En el mes de diciembre de 1977, Shaw se fue de Santa Cruz para asistir a la primera reunión de la New York Academy of Sciences (Academia de Ciencias de Nueva York) dedicada al caos. Financió el viaje su profesor de superconductividad. Shaw, sin haber sido invitado, escuchó en carne y hueso a quienes conocía por sus escritos. David Ruelle. Robert May. James Yorke. Se sintió intimidado no sólo por aquellas personalidades, sino también por el astronómico precio de treinta y cinco dólares que pagó por su habitación del Barbizon Hotel. Mientras atendía a las charlas, se balanceó entre la sensación de que había reinventado, en su ignorancia, cosas que aquellos hombres habían estudiado muy a fondo, y la de que él podía contribuir a ellas con un importante y nuevo punto de vista. Llevaba consigo el borrador inconcluso de su artículo sobre la teoría de la información, papeles garrapateados, metidos en una carpeta, y buscó en vano un mecanógrafo en el hotel y luego en los talleres de reparación de máquinas de escribir. Por último, renunció a su intento. Más tarde, cuando sus amigos quisieron saber detalles de la conferencia, les explicó que el punto culminante había sido el banquete en honor de Edward Lorenz, quien recibía el reconocimiento que se le había negado durante tantos años. Lorenz entró en el comedor, cogido tímidamente de la mano de su esposa, y los científicos se pusieron de pie para dedicarle una ovación. La expresión de espanto del meteorologista chocó a Shaw.

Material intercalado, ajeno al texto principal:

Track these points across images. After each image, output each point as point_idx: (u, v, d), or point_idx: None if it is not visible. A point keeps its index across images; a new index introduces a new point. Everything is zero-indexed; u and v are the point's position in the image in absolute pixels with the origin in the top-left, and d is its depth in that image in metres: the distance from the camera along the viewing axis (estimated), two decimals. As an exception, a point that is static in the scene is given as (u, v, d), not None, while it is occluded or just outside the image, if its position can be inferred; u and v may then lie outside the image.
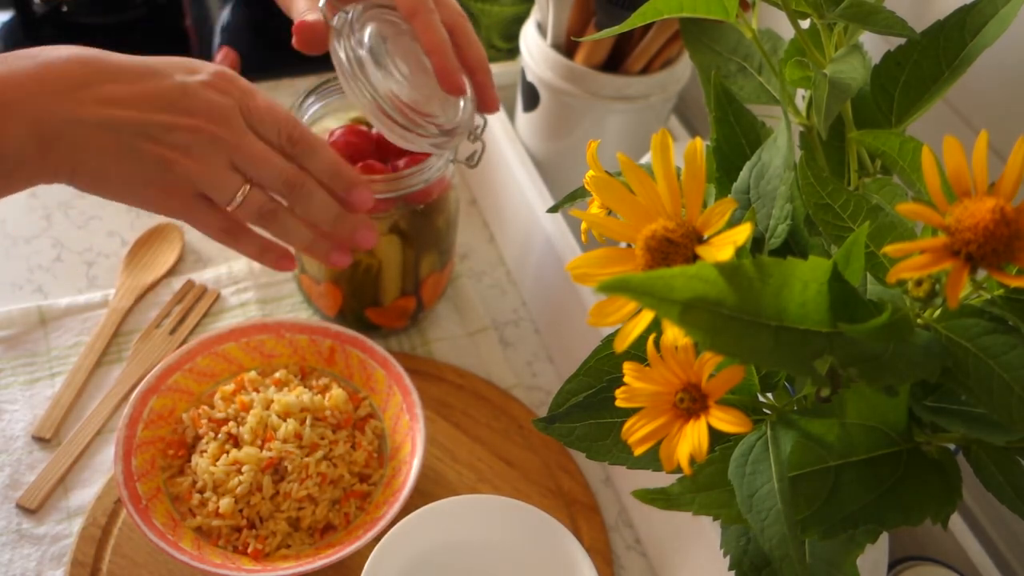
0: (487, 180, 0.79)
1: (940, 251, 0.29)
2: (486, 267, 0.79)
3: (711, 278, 0.29)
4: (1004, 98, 0.54)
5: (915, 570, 0.54)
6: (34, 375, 0.66)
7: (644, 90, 0.69)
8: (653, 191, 0.33)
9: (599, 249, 0.34)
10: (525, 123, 0.75)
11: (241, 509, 0.56)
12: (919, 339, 0.32)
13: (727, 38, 0.52)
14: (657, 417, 0.34)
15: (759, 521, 0.32)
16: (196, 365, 0.62)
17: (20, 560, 0.57)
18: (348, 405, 0.62)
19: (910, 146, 0.41)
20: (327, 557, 0.54)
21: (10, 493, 0.60)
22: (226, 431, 0.59)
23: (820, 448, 0.35)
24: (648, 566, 0.62)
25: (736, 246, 0.31)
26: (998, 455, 0.36)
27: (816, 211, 0.37)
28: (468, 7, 0.88)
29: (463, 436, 0.66)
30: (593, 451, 0.42)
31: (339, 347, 0.65)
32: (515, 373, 0.71)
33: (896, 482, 0.35)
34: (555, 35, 0.69)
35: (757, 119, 0.45)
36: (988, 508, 0.62)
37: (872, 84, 0.46)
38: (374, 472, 0.60)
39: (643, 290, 0.28)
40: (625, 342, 0.31)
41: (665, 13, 0.47)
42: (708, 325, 0.28)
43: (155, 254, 0.74)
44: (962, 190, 0.30)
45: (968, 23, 0.44)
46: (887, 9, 0.43)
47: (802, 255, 0.40)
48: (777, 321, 0.29)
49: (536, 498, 0.63)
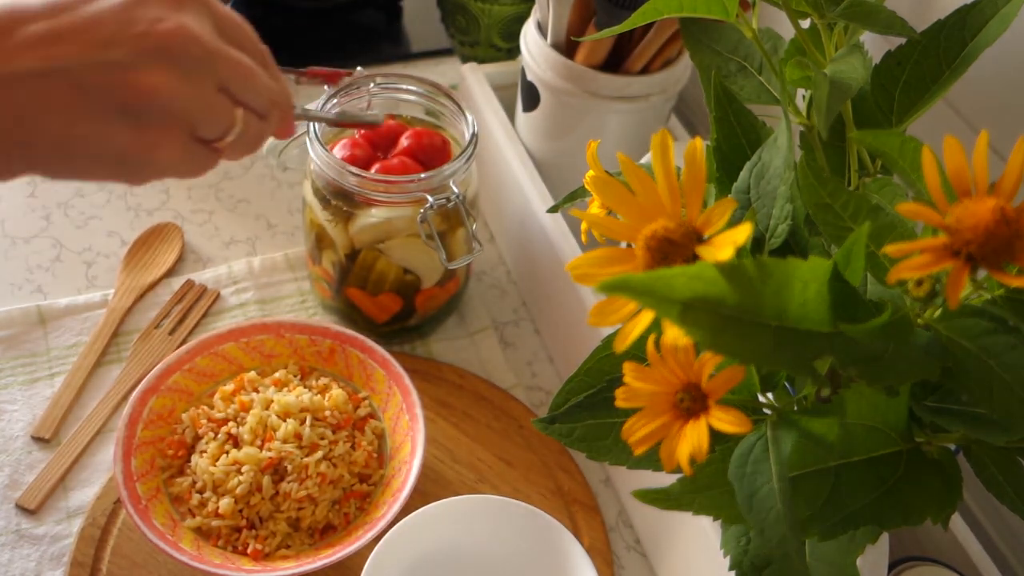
0: (487, 180, 0.79)
1: (940, 251, 0.29)
2: (486, 267, 0.78)
3: (711, 278, 0.28)
4: (1004, 98, 0.54)
5: (915, 570, 0.54)
6: (33, 375, 0.66)
7: (644, 90, 0.69)
8: (653, 191, 0.33)
9: (599, 249, 0.34)
10: (525, 123, 0.75)
11: (241, 509, 0.56)
12: (919, 339, 0.32)
13: (727, 38, 0.52)
14: (657, 417, 0.34)
15: (759, 521, 0.32)
16: (196, 365, 0.62)
17: (19, 560, 0.57)
18: (348, 405, 0.62)
19: (910, 146, 0.41)
20: (327, 557, 0.54)
21: (9, 493, 0.60)
22: (226, 431, 0.59)
23: (820, 448, 0.35)
24: (648, 566, 0.62)
25: (736, 246, 0.31)
26: (998, 455, 0.36)
27: (816, 211, 0.36)
28: (468, 7, 0.88)
29: (463, 436, 0.66)
30: (593, 451, 0.42)
31: (339, 347, 0.65)
32: (515, 373, 0.71)
33: (896, 482, 0.35)
34: (555, 35, 0.69)
35: (757, 119, 0.45)
36: (988, 508, 0.62)
37: (872, 84, 0.46)
38: (374, 472, 0.60)
39: (643, 290, 0.28)
40: (625, 342, 0.31)
41: (665, 13, 0.47)
42: (708, 325, 0.28)
43: (154, 254, 0.74)
44: (962, 190, 0.30)
45: (968, 23, 0.44)
46: (887, 9, 0.43)
47: (802, 255, 0.40)
48: (777, 321, 0.29)
49: (536, 498, 0.63)
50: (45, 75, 0.36)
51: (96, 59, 0.36)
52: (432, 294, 0.68)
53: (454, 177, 0.61)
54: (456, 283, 0.70)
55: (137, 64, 0.37)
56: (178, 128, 0.39)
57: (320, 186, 0.64)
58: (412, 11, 1.00)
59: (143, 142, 0.38)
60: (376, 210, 0.62)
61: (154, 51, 0.37)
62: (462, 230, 0.64)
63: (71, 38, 0.36)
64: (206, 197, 0.80)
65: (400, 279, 0.66)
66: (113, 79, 0.36)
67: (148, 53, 0.37)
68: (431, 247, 0.61)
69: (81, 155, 0.38)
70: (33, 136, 0.36)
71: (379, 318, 0.69)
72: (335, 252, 0.65)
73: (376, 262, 0.65)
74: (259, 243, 0.78)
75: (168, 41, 0.37)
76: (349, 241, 0.64)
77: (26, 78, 0.35)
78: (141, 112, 0.38)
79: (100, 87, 0.36)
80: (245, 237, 0.78)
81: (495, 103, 0.77)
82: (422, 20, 0.99)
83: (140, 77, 0.37)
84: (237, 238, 0.78)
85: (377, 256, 0.64)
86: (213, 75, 0.39)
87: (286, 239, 0.78)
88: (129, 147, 0.38)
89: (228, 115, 0.41)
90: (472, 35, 0.91)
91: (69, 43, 0.36)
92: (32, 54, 0.35)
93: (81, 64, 0.36)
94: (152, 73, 0.37)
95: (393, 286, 0.66)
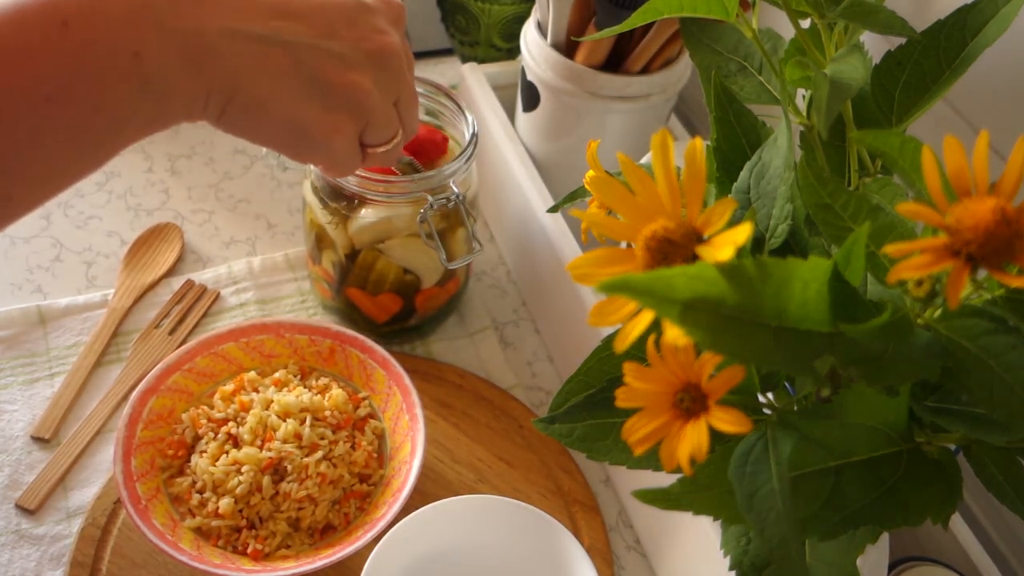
0: (487, 180, 0.79)
1: (940, 251, 0.29)
2: (486, 267, 0.78)
3: (711, 278, 0.28)
4: (1005, 98, 0.54)
5: (915, 570, 0.54)
6: (33, 375, 0.66)
7: (644, 90, 0.69)
8: (653, 191, 0.33)
9: (599, 249, 0.34)
10: (525, 123, 0.75)
11: (241, 509, 0.56)
12: (919, 339, 0.32)
13: (727, 38, 0.52)
14: (657, 417, 0.34)
15: (759, 521, 0.32)
16: (196, 365, 0.62)
17: (19, 560, 0.57)
18: (348, 405, 0.61)
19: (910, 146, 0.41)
20: (327, 557, 0.54)
21: (9, 493, 0.60)
22: (226, 431, 0.59)
23: (820, 448, 0.34)
24: (648, 566, 0.62)
25: (736, 246, 0.31)
26: (998, 455, 0.36)
27: (816, 211, 0.36)
28: (468, 7, 0.88)
29: (463, 436, 0.66)
30: (593, 451, 0.42)
31: (339, 347, 0.65)
32: (515, 373, 0.71)
33: (896, 482, 0.35)
34: (555, 35, 0.69)
35: (757, 119, 0.45)
36: (988, 508, 0.62)
37: (872, 84, 0.46)
38: (374, 472, 0.60)
39: (643, 290, 0.28)
40: (625, 342, 0.31)
41: (665, 13, 0.47)
42: (708, 325, 0.28)
43: (154, 254, 0.74)
44: (963, 190, 0.30)
45: (969, 22, 0.44)
46: (887, 9, 0.43)
47: (802, 255, 0.40)
48: (777, 321, 0.29)
49: (536, 498, 0.63)
50: (270, 41, 0.40)
51: (318, 43, 0.41)
52: (432, 294, 0.68)
53: (454, 177, 0.61)
54: (456, 283, 0.70)
55: (351, 60, 0.42)
56: (356, 124, 0.44)
57: (320, 186, 0.64)
58: (412, 11, 1.00)
59: (328, 124, 0.43)
60: (376, 210, 0.62)
61: (367, 54, 0.42)
62: (462, 230, 0.64)
63: (300, 18, 0.40)
64: (206, 197, 0.80)
65: (400, 279, 0.66)
66: (327, 64, 0.41)
67: (363, 54, 0.42)
68: (431, 247, 0.61)
69: (272, 117, 0.42)
70: (239, 88, 0.40)
71: (379, 318, 0.69)
72: (335, 252, 0.65)
73: (376, 262, 0.65)
74: (259, 243, 0.78)
75: (382, 51, 0.43)
76: (349, 241, 0.64)
77: (253, 38, 0.39)
78: (338, 100, 0.42)
79: (314, 67, 0.41)
80: (245, 237, 0.78)
81: (495, 103, 0.77)
82: (422, 20, 0.99)
83: (350, 72, 0.42)
84: (237, 238, 0.78)
85: (377, 256, 0.64)
86: (397, 91, 0.45)
87: (286, 239, 0.78)
88: (315, 124, 0.43)
89: (394, 128, 0.46)
90: (472, 35, 0.91)
91: (297, 21, 0.40)
92: (263, 21, 0.39)
93: (303, 43, 0.40)
94: (360, 72, 0.42)
95: (393, 286, 0.66)
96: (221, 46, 0.38)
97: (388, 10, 0.45)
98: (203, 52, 0.38)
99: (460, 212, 0.62)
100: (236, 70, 0.39)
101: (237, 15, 0.39)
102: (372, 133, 0.45)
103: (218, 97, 0.40)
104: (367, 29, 0.42)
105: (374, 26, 0.43)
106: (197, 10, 0.38)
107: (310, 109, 0.42)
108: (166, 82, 0.38)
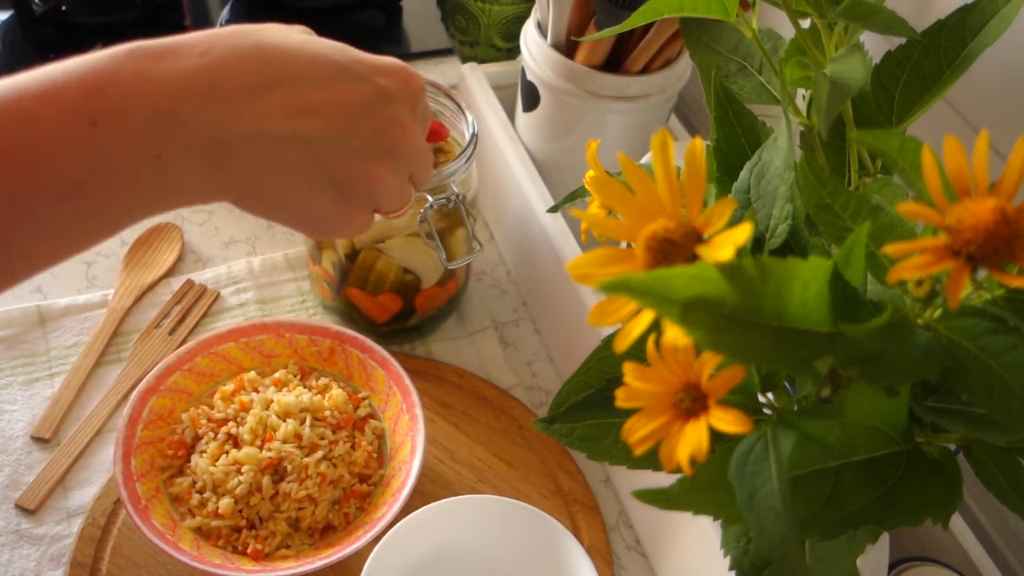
0: (487, 180, 0.79)
1: (940, 251, 0.29)
2: (486, 267, 0.78)
3: (711, 278, 0.28)
4: (1005, 98, 0.54)
5: (915, 570, 0.54)
6: (33, 375, 0.66)
7: (644, 90, 0.69)
8: (653, 191, 0.33)
9: (599, 249, 0.34)
10: (525, 123, 0.75)
11: (241, 509, 0.56)
12: (919, 339, 0.32)
13: (727, 38, 0.52)
14: (657, 417, 0.34)
15: (759, 521, 0.32)
16: (196, 365, 0.62)
17: (19, 560, 0.57)
18: (348, 405, 0.61)
19: (910, 146, 0.41)
20: (327, 557, 0.54)
21: (9, 493, 0.60)
22: (226, 431, 0.59)
23: (820, 448, 0.34)
24: (648, 566, 0.62)
25: (736, 246, 0.31)
26: (999, 455, 0.36)
27: (816, 211, 0.36)
28: (468, 7, 0.88)
29: (463, 436, 0.66)
30: (593, 451, 0.42)
31: (339, 347, 0.65)
32: (515, 373, 0.71)
33: (896, 482, 0.35)
34: (555, 35, 0.69)
35: (757, 119, 0.45)
36: (988, 508, 0.62)
37: (872, 84, 0.46)
38: (374, 472, 0.60)
39: (643, 290, 0.28)
40: (625, 342, 0.31)
41: (665, 13, 0.47)
42: (708, 325, 0.28)
43: (154, 254, 0.74)
44: (963, 190, 0.30)
45: (969, 22, 0.44)
46: (887, 9, 0.43)
47: (802, 255, 0.40)
48: (777, 321, 0.29)
49: (536, 498, 0.63)
50: (289, 140, 0.40)
51: (337, 139, 0.41)
52: (432, 294, 0.68)
53: (454, 177, 0.61)
54: (456, 283, 0.70)
55: (369, 155, 0.42)
56: (372, 207, 0.45)
57: (320, 186, 0.63)
58: (412, 11, 1.00)
59: (343, 215, 0.44)
60: (376, 210, 0.62)
61: (384, 147, 0.43)
62: (462, 230, 0.64)
63: (319, 112, 0.40)
64: (206, 197, 0.80)
65: (400, 279, 0.66)
66: (345, 159, 0.41)
67: (380, 148, 0.43)
68: (431, 247, 0.61)
69: (288, 209, 0.43)
70: (257, 185, 0.41)
71: (379, 318, 0.69)
72: (335, 252, 0.65)
73: (376, 262, 0.65)
74: (259, 243, 0.78)
75: (398, 143, 0.43)
76: (349, 241, 0.64)
77: (273, 138, 0.39)
78: (353, 192, 0.43)
79: (331, 161, 0.41)
80: (245, 237, 0.78)
81: (495, 103, 0.77)
82: (422, 20, 0.99)
83: (368, 166, 0.42)
84: (237, 238, 0.78)
85: (377, 256, 0.64)
86: (410, 169, 0.46)
87: (286, 239, 0.78)
88: (330, 215, 0.44)
89: (409, 198, 0.48)
90: (472, 35, 0.91)
91: (316, 116, 0.40)
92: (285, 121, 0.39)
93: (322, 138, 0.40)
94: (378, 166, 0.43)
95: (393, 286, 0.66)
96: (242, 148, 0.39)
97: (407, 93, 0.44)
98: (224, 154, 0.38)
99: (460, 212, 0.62)
100: (255, 169, 0.40)
101: (263, 118, 0.39)
102: (387, 207, 0.47)
103: (235, 190, 0.40)
104: (384, 121, 0.43)
105: (390, 117, 0.43)
106: (224, 115, 0.38)
107: (326, 201, 0.43)
108: (182, 179, 0.38)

A las pocas semanas, durante un viaje a Maine donde sus padres tenían una casa de recreo, remitió por fin su artículo al Certamen Jacot. Había pasado ya el día de año nuevo, pero el empleado de correos estampó en el sobre una generosa fecha atrasada. El artículo —mezcla de matemáticas esotéricas y filosofía especulativa, ilustrada con dibujos de su hermano Chris, semejantes a los de historietas— obtuvo mención honrosa. Shaw recibió un premio en metálico suficiente para trasladarse a París y recoger el galardón. No fue un éxito importante, pero llegó cuando eran tensas las relaciones del colectivo con la facultad. Necesitaba desesperadamente todos los signos de credibilidad que pudieran encontrar. Farmer renunciaba a la astrofísica, Packard abandonaba la mecánica estadística y Crutchfield no estaba aún preparado para convertirse en estudiante graduado. El claustro pensaba que la situación se había salido de madre.